Plaintiff argues the cases Defendant J&J cites are inapplicable because they analyze claims for unjust enrichment instead of quantum meruit. However, "[quantum meruit] and unjust enrichment are nearly identical theories[.]" Simpson v. Carolina Builders Corp., No. 1:03-CV-0758, 2005 WL 8157403, at *7 (N.D.Ga. Mar. 15, 2005). The only difference in the two theories is that quantum meruit "relies upon an implied promise of compensation." Cochran v. Ogletree, 536 S.E.2d 194, 197 (Ga.Ct.App. 2000). Quantum meruit will allow recovery when a "contract is void, is repudiated, or can only be implied." Watson v. Sierra Contracting Corp., 485 S.E.2d 563, 570 (Ga.Ct.App. 1997). In contrast, "if no express or implied contract arose between the parties, an obligation to pay arises upon the theory of unjust enrichment[.]" Id. Both theories of recovery "lie[] when it would be inequitable for defendant to retain a benefit conferred by plaintiff without paying for it." Simpson, 2005 WL 8157403, at *7 (citing Nova Info. Sys., Inc, v. Greenwich Ins. Co., 365 F.3d 996, 1006-07 (11th Cir. 2004)) .

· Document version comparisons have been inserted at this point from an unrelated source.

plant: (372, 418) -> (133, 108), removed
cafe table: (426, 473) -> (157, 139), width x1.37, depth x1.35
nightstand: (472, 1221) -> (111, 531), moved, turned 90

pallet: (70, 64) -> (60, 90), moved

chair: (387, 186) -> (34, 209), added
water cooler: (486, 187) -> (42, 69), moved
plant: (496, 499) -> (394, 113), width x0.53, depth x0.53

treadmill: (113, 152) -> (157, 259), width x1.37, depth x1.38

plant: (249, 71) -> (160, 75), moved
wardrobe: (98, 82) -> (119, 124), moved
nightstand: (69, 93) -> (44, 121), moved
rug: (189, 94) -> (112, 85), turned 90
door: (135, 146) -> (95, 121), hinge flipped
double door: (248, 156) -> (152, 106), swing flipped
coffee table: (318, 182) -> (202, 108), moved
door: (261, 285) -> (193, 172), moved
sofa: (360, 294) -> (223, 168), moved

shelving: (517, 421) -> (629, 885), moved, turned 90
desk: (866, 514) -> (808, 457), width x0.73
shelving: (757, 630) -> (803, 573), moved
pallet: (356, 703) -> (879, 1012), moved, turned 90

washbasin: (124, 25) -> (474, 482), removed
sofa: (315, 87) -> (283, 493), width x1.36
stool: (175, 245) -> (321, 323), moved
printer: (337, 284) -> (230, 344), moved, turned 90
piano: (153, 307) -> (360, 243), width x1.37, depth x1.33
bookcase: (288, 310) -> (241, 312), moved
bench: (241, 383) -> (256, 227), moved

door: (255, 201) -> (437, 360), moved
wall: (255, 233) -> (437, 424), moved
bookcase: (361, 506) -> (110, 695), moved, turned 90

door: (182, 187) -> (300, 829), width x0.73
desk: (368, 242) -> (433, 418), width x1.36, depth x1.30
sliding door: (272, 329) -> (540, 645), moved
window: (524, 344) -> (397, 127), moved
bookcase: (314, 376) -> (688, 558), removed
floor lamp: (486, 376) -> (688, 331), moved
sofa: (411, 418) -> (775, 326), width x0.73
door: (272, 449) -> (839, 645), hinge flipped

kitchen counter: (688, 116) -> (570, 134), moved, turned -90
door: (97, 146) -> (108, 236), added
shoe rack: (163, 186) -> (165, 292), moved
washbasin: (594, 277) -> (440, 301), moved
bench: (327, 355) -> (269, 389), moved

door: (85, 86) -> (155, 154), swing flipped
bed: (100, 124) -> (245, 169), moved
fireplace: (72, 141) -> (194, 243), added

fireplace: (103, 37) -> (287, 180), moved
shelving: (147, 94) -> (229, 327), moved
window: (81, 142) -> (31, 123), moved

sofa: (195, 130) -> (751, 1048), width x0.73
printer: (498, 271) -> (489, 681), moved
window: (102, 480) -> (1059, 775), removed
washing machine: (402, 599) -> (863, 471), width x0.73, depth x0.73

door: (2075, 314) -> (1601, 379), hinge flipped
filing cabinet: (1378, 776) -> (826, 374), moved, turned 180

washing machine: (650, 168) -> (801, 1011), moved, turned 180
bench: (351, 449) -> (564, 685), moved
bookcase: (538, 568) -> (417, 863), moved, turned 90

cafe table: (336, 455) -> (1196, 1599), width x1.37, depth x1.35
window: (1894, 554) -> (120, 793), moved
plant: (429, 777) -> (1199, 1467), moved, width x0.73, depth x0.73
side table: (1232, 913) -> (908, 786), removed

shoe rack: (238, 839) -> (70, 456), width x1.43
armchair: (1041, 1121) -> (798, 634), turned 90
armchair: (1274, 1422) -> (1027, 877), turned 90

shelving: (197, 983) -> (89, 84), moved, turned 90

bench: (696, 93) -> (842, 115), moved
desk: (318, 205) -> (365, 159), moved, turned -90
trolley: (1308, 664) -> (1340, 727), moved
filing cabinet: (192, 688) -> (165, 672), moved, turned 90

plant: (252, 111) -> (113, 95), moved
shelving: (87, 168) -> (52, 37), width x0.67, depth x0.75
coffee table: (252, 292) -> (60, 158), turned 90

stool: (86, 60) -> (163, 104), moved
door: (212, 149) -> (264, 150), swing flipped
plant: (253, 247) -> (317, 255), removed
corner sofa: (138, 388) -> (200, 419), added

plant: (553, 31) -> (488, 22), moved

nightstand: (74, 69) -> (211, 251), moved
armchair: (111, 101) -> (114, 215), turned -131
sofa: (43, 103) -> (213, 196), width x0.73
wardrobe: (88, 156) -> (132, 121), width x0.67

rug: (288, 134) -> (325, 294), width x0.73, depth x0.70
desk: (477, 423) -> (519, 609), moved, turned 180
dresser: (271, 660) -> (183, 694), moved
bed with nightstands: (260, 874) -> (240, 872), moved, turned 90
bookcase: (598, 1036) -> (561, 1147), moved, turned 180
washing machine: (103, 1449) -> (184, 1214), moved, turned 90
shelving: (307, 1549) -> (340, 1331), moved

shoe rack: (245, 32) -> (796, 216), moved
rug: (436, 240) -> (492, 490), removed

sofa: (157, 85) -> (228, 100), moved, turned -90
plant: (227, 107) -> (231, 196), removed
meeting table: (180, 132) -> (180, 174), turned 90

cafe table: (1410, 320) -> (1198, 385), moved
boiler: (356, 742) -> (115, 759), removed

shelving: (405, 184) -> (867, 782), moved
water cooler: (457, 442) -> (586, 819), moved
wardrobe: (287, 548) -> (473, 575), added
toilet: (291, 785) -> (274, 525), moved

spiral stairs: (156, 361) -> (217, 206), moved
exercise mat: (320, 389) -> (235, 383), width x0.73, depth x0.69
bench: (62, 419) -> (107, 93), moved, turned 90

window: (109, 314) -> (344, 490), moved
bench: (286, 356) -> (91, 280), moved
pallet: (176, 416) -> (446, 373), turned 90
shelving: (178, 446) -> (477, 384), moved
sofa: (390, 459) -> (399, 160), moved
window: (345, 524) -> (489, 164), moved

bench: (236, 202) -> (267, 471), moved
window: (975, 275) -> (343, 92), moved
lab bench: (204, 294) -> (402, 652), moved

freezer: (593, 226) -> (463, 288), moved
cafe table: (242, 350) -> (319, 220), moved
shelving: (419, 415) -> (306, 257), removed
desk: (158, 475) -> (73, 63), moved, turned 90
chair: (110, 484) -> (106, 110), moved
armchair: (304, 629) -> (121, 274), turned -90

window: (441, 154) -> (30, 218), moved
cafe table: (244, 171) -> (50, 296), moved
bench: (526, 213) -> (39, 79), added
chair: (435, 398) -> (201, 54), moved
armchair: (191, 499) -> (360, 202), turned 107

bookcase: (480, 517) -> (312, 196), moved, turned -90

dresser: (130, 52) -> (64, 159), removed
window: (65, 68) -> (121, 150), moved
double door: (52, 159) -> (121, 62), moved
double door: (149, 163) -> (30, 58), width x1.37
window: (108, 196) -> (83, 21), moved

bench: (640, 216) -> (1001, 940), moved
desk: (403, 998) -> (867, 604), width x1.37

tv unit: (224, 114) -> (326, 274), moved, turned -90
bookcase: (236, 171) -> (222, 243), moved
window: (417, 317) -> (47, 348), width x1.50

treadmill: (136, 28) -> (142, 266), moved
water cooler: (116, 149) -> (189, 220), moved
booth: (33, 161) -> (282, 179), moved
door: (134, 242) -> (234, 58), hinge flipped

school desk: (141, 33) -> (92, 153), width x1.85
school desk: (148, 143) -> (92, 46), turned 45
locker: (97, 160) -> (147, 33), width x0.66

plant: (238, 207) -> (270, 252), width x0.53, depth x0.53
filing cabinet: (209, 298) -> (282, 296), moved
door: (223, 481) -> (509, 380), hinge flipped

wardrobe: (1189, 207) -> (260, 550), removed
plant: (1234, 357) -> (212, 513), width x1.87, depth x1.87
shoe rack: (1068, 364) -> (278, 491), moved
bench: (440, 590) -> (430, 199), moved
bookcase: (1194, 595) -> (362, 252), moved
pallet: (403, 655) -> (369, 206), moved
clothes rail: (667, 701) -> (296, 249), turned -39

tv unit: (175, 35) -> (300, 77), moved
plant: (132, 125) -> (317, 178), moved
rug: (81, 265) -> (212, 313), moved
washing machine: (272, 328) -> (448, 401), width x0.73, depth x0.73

"The retention of a benefit is not unjust where defendants have paid for it." Morrisville Lumber Co. v. Okcuoglu, 531 A.2d 887, 889 (Vt. 1987). "To allow plaintiff to recover in these circumstances would be to require defendants to pay twice. Id♦ Thus, the Court finds it is not equitable for Plaintiff to recover from Defendant J&J. Accordingly, summary judgment on Plaintiff's claim for quantum meruit against Defendant J&J is appropriate.
IV. CONCLUSION
Based on the foregoing, IT IS HEREBY ORDERED that Defendant J&J's motion for summary judgment (Doc. 57) is GRANTED.
For reasons outlined in the Court's March 27, 2020 Order (Doc. 52), the Court refrains from entering judgment pursuant to Rule 54(b).
Defendant ICON is the only remaining defendant in this case. Pursuant to 11 U.S.C. § 362, proceedings before this Court must be stayed until the Bankruptcy Court grants relief from the stay, closes the bankruptcy case, or dismisses the bankruptcy petition. Accordingly, this case is hereby STAYED until further notice. Plaintiff and Defendant ICON SHALL immediately notify this Court should the Bankruptcy Court grant relief from the stay, dismiss Defendant's bankruptcy petition, or otherwise close the bankruptcy proceedings with regard to Defendant ICON.
ORDER ENTERED at Augusta, Georgia, this 26th day of August, 2021.